A PEC que prevê a redução da jornada de trabalho de 44 para 40 horas semanais e institui dois dias de descanso obrigatórios, sem redução salarial, terá seu ritmo de tramitação discutido em uma reunião de líderes nesta terça-feira (9). Aprovado no final de maio pela Câmara dos Deputados, o texto chega ao Senado com a expectativa de um rito mais demorado. O presidente do Senado, Davi Alcolumbre (União-AP), já adiantou que a proposta não seguirá diretamente para o plenário, mas passará por comissões, a começar pela Comissão de Constituição e Justiça (CCJ), presidida por Otto Alencar (PSD-BA). Alcolumbre reforçou a necessidade de ouvir todos os setores envolvidos, o que pode estender a análise por meses. Apesar do apoio do governo federal e de setores da sociedade civil, e da previsão inicial de aprovação até meados de julho, o feriado prolongado de Corpus Christi já desacelerou o processo. Para ser aprovada, a PEC precisará do aval de três quintos dos senadores, o que corresponde a 49 votos, em duas votações no plenário. Havendo modificações, o texto retorna à Câmara para deliberação final.
Paralelamente, outra proposta de emenda constitucional relevante avança no Senado nesta semana, focada na autonomia do Banco Central.
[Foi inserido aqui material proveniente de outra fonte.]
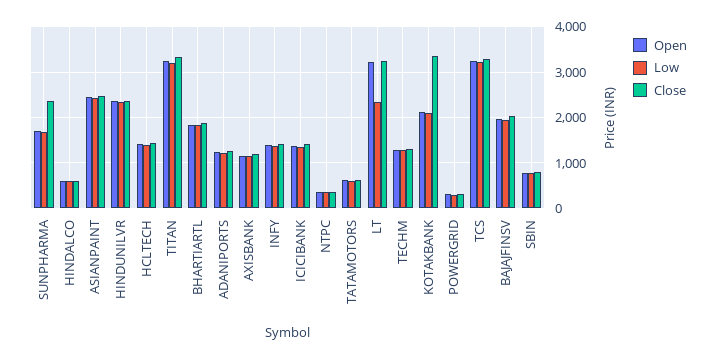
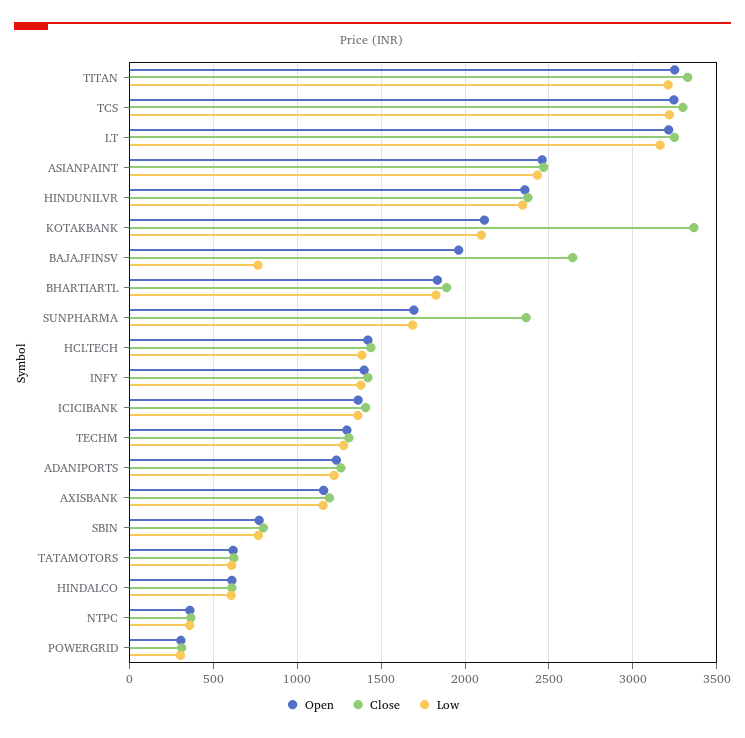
  {
    "Open": {
      "SUNPHARMA": 1700,
      "HINDALCO": 600,
      "ASIANPAINT": 2450,
      "HINDUNILVR": 2350,
      "HCLTECH": 1400,
      "TITAN": 3250,
      "BHARTIARTL": 1850,
      "ADANIPORTS": 1250,
      "AXISBANK": 1150,
      "INFY": 1400,
      "ICICIBANK": 1350,
      "NTPC": 350,
      "TATAMOTORS": 600,
      "LT": 3200,
      "TECHM": 1300,
      "KOTAKBANK": 2100,
      "POWERGRID": 300,
      "TCS": 3250,
      "BAJAJFINSV": 1950,
      "SBIN": 750
    },
    "Low": {
      "SUNPHARMA": 1700,
      "HINDALCO": 600,
      "ASIANPAINT": 2450,
      "HINDUNILVR": 2350,
      "HCLTECH": 1400,
      "TITAN": 3200,
      "BHARTIARTL": 1850,
      "ADANIPORTS": 1200,
      "AXISBANK": 1150,
      "INFY": 1400,
      "ICICIBANK": 1350,
      "NTPC": 350,
      "TATAMOTORS": 600,
-     "LT": 2400,
+     "LT": 3150,
      "TECHM": 1300,
      "KOTAKBANK": 2100,
      "POWERGRID": 300,
      "TCS": 3200,
-     "BAJAJFINSV": 2000,
+     "BAJAJFINSV": 750,
      "SBIN": 750
    },
    "Close": {
      "SUNPHARMA": 2350,
      "HINDALCO": 600,
      "ASIANPAINT": 2450,
      "HINDUNILVR": 2400,
      "HCLTECH": 1450,
      "TITAN": 3350,
      "BHARTIARTL": 1900,
      "ADANIPORTS": 1250,
      "AXISBANK": 1200,
      "INFY": 1400,
      "ICICIBANK": 1400,
      "NTPC": 350,
      "TATAMOTORS": 600,
      "LT": 3250,
      "TECHM": 1300,
      "KOTAKBANK": 3350,
      "POWERGRID": 300,
      "TCS": 3300,
-     "BAJAJFINSV": 2000,
+     "BAJAJFINSV": 2650,
      "SBIN": 800
    }
  }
A Comissão de Constituição e Justiça (CCJ) pautou para esta quarta-feira (10) a análise da PEC que visa conceder autonomia orçamentária e financeira ao BC. De autoria do senador Vanderlan Cardoso (PSD-GO), a proposta busca transformar o Banco Central em uma entidade pública de natureza especial, com novo regime jurídico que o definiria como integrante do setor público financeiro, dotado de poder de polícia. A medida retiraria o BC do âmbito do Orçamento da União, reforçando sua independência. O relator da PEC, senador Plínio Valério (PSDB-AM), manifestou-se favorável, argumentando que, embora já possua autonomia operacional desde 2021, garantida pela Lei Complementar 179 — que estabeleceu mandatos fixos para seus dirigentes —, a dependência orçamentária atual ainda impõe limitações administrativas e financeiras.